For many companies, current methods of collecting, interpreting and assessing data are actually hindering their efforts to extract actionable details.

The expansion of data in business operations has been unfolding for decades, but it’s only been within the past few years that organizations have really started embracing Big Data as in integral part of strategic planning and operations. In the age of social media and digital devices, there’s no shortage of customer information for companies to glean. For many companies, however, current methods of collecting, interpreting and assessing data are actually hindering their efforts to extract actionable details. Staff and decision-makers alike often feel that they are spinning their wheels, working diligently toward KPIs and other objectives but making little forward progress.

Overcoming this challenge isn’t easy, but reliable data evaluation, insightful data exploration techniques and knowledgeable advice can go a long way toward making the changes necessary for a true digital transformation.

Analytics

Analytics encompasses all of the data processing, number crunching, trend identification, solution comparisons and other assessments that must occur before intelligent business decisions can be made. It also includes data visualization to provide a more concrete, intuitive understanding of what you’re working with than spreadsheets or reports.

This is when you break down the data to determine why things are happening as they are and what you can do about it. In short, analytics is about asking questions:

  • Who are we not reaching effectively?
  • What is hindering our expansion into the digital arena?
  • Where should we focus our technological transformation efforts?
  • When is the best time to implement changes?
  • How do we know we’re on the right path?

The same data that answers questions about the past and present can also be used to foresee the future. You can run predictive analytic simulations that can determine how a course of action will turn out. These complex algorithms skim historical data, find patterns and then calculate the likelihood of certain outcomes. The resulting models can give you a good indication of whether an avenue is worth pursuing or if your strategy needs to be tweaked. This increases the level of informed decision-making significantly and puts your organization back in control of its data.

Data Mining

Data that seems insignificant now can actually have a huge impact when it’s paired with other information. Data mining is all about searching for these little bits of information to reveal trends and tie together seemingly unrelated items. One of the most famous examples of this concept is the Osco Drug study conducted in 1992 that found a correlation between the purchase of diapers and beer. The idea was that spouses who were sent to the store for diapers often picked up a few beers as well. Osco moved their diapers and beer closer together and saw a marked increase in the sales of both — often together.

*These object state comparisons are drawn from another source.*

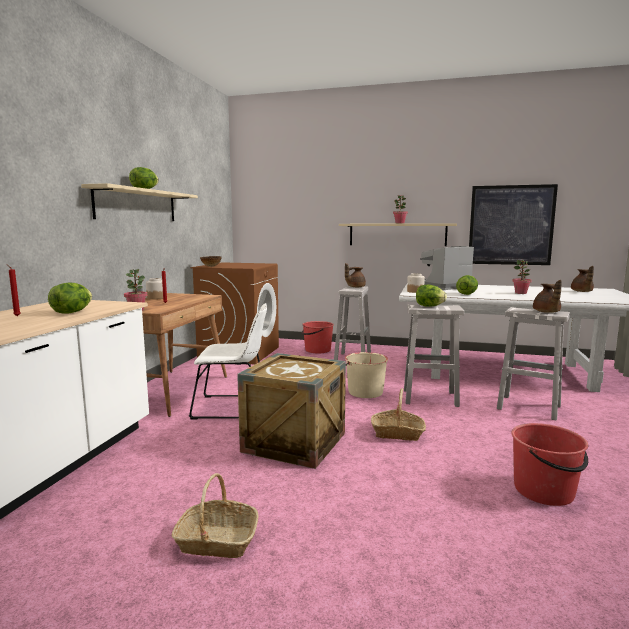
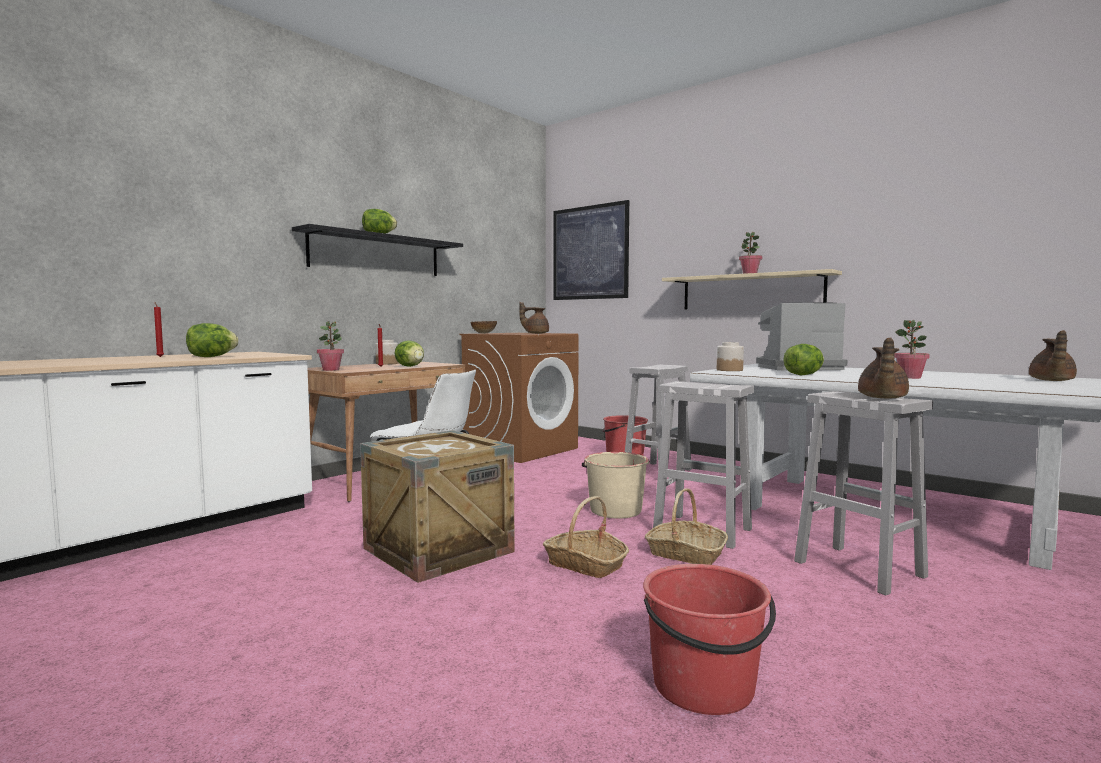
camera: 25 degrees right, 5 degrees down
(137, 205) = (376, 254): beige shelf -> black shelf
(216, 541) = (204, 629): basket -> basket (685, 554)
(355, 287) = (665, 365): brown teapot -> brown teapot (535, 333)
(429, 306) = (699, 384): lettuce -> lettuce (410, 366)
(510, 225) = (937, 269): picture -> picture (590, 252)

This form of business intelligence is an area of analytics, but it does have some distinct qualities. Data mining is more searching than measuring. The main idea is to see if two or more things fit together, not necessarily how. It basically involves looking for answers to questions you’ve yet to ask, sifting through the static of transaction data, clickstream info, server logs, social media activity, market reports, customer communications and other aspects of the Internet of Things to find discernible signals.

Big Data Consulting

Big Data and the advanced analytics that accompany it are revealing exciting new avenues for businesses to increase their efficiency across the organization, improve customer experiences and boost revenue. But having the data at your fingertips is the easy part. It gets trickier once organizations realize that they don’t have the in-house skills to fully leverage the data into something they can really use — nor do they have the budget to hire the necessary level of talent.

This is why good big data consulting providers can be one of the most powerful tools your company can use. These teams of advisers are usually made up of data scientists, modelers and architects, as well as other business intelligence and management specialists. This mix of strategy and data expertise can help you evaluate your current data assets, people power and technological capabilities, measuring them against your future goals and ensuring that your businesses is working in the right direction with the proper resources. Data advisers can help your company dissect its Big Data to help reveal trends, correlations and weak spots that may be overlooked by the untrained eye, then help you map out a plan for implementing upgrades in these areas. You’ll also realize a distinct advantage over competitors that have yet to employ the expertise of a Big Data professional in their business strategy.

Most importantly, you can often realize the benefits of a full-time Big Data employee for a fraction of both the time and the cost. Consulting can be done on an as-needed basis with assistance coming in the form of simple advisory roles, facilitators of large projects and key tasks, or even an entire team of professionals that completely take the reins.

As the reach of Big Data continues to expand, organizations are finding more and more reasons to incorporate heavier equipment in their technological arsenal. Analytics and data mining are two of the most effective weapons you have against stagnation when it comes to business intelligence, but smart consulting ties it all together. Using these tools to enhance your understanding of Big Data will promote the evolution of data from an asset to a strategic decision-making tool.